De resto, “cavalo” (cavalo-vapor, horsepower, hp) continua a ser ainda o nome de uma unidade de potência usada em alguns países anglófilos e que equivale a cerca de 745,70 W – indicativamente, a potência de um pequeno forno de micro-ondas –, com ligeiras variações de país para país.
Um depósito, principalmente um depósito grande, poderá deformar-se de modo significativo quando está cheio. Um grande depósito pode apresentar diferenças significativas de capacidade quando está cheio e quando está vazio.
O conhecimento da capacidade de um depósito vazio é essencial, mas, a capacidade efetiva, real, de um depósito também depende da quantidade e da natureza do seu conteúdo.
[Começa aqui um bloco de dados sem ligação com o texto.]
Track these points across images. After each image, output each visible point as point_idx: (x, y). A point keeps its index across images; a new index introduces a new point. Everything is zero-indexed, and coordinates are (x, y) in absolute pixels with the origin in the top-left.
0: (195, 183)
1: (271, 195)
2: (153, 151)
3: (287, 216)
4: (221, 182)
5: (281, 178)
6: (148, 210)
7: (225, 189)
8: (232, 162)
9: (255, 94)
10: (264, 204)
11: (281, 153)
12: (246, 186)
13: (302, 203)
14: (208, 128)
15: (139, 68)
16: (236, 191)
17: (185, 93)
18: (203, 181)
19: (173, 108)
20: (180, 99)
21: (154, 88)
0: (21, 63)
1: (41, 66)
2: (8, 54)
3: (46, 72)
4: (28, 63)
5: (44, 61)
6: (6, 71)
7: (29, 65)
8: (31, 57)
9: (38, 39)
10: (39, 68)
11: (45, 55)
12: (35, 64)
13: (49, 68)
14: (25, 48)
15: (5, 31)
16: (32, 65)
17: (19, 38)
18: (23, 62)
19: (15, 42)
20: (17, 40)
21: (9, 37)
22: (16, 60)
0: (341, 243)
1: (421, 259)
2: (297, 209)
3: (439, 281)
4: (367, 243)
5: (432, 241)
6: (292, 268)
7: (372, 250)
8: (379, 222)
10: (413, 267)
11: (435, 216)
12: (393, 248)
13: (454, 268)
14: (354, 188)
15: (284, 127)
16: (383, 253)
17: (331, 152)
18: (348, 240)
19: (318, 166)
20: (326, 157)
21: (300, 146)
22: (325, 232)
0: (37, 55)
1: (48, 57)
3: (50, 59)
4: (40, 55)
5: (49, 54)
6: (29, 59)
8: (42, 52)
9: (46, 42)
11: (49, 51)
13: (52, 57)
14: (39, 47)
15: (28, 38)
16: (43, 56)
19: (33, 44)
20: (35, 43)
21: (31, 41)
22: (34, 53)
Entre outros contentores, ou continentes de líquidos e gases, estão, por exemplo, alguns grandes depósitos junto aos portos marítimos, os petroleiros e outros grandes navios.
Um balão, como os que servem de brinquedos às crianças, deforma-se e altera a sua capacidade de modo dramático quando soprado.
Uma piscina, das que podem ser compradas em hipermercados, por exemplo, deforma‑se apreciavelmente quando se enche com água.
Todos os corpos, incluindo depósitos, são deformáveis: os materiais, as formas e as dimensões e as solicitações a que são sujeitos determinam as respetivas deformações.
Um depósito de forma cilíndrica, apoiado perto de cada uma das extremidades, adquire uma forma aproximadamente toroidal, uma parte de um toro (a forma de um donut), de raio tanto mais reduzido quanto maior for a curvatura.
(A curvatura, c, é o inverso do raio, r, isto é, c=1/r. Uma circunferência de raio igual a 5 m tem curvatura igual a 0,2 m−1 (0,2 rad/m). Uma reta tem curvatura de valor zero e um raio de curvatura infinito.)
Quanto mais enchemos um depósito cilíndrico apoiado nas extremidades, com um líquido, ou quanto mais denso for o mesmo líquido, maior será a curvatura, e menor o raio de curvatura do mesmo.
Quando enrolamos uma mangueira, cada volta da mesma mangueira é aproximadamente um toro. Um donut “é” um toro. Uma câmara-de-ar, das que eram usadas por dentro dos pneus dos carros, é um corpo que proporciona uma boa imagem de um toro: um sólido gerado por um círculo cujo centro se desloca sobre uma circunferência. Um toro é um sólido regular e a sua superfície é uma superfície toroidal.
Um depósito cilíndrico, ao alto, também deixa de ser um cilindro quando se enche com um líquido. A pressão do líquido na base é maior do que em outra secção qualquer e faz aumentar o diâmetro do cilindro nessa secção, a base; o cilindro passa a parecer‑se, ainda que, em geral, não à vista desarmada, com um tronco de cone.
A alteração da temperatura de um depósito também altera as suas dimensões e eventualmente a sua forma: tem diferentes capacidades a diferentes temperaturas. E se a distribuição da temperatura não for uniforme, o depósito cilíndrico passa a ter outra forma, diferente da de um cilindro.
Um copo retirado do frigorífico tem menor capacidade do que antes de ser posto no mesmo frigorífico. A diferença é pequena? Talvez, mas quanto? Necessitamos de a calcular para, em algumas aplicações, saber se essa diferença é negligenciável.
Intuímos as variações, as diferenças potenciais, mas necessitamos de fazer cálculos para decidir o que é e o que não é desprezável.
Uma pequena deformação num depósito poderá alterar significativamente a sua capacidade.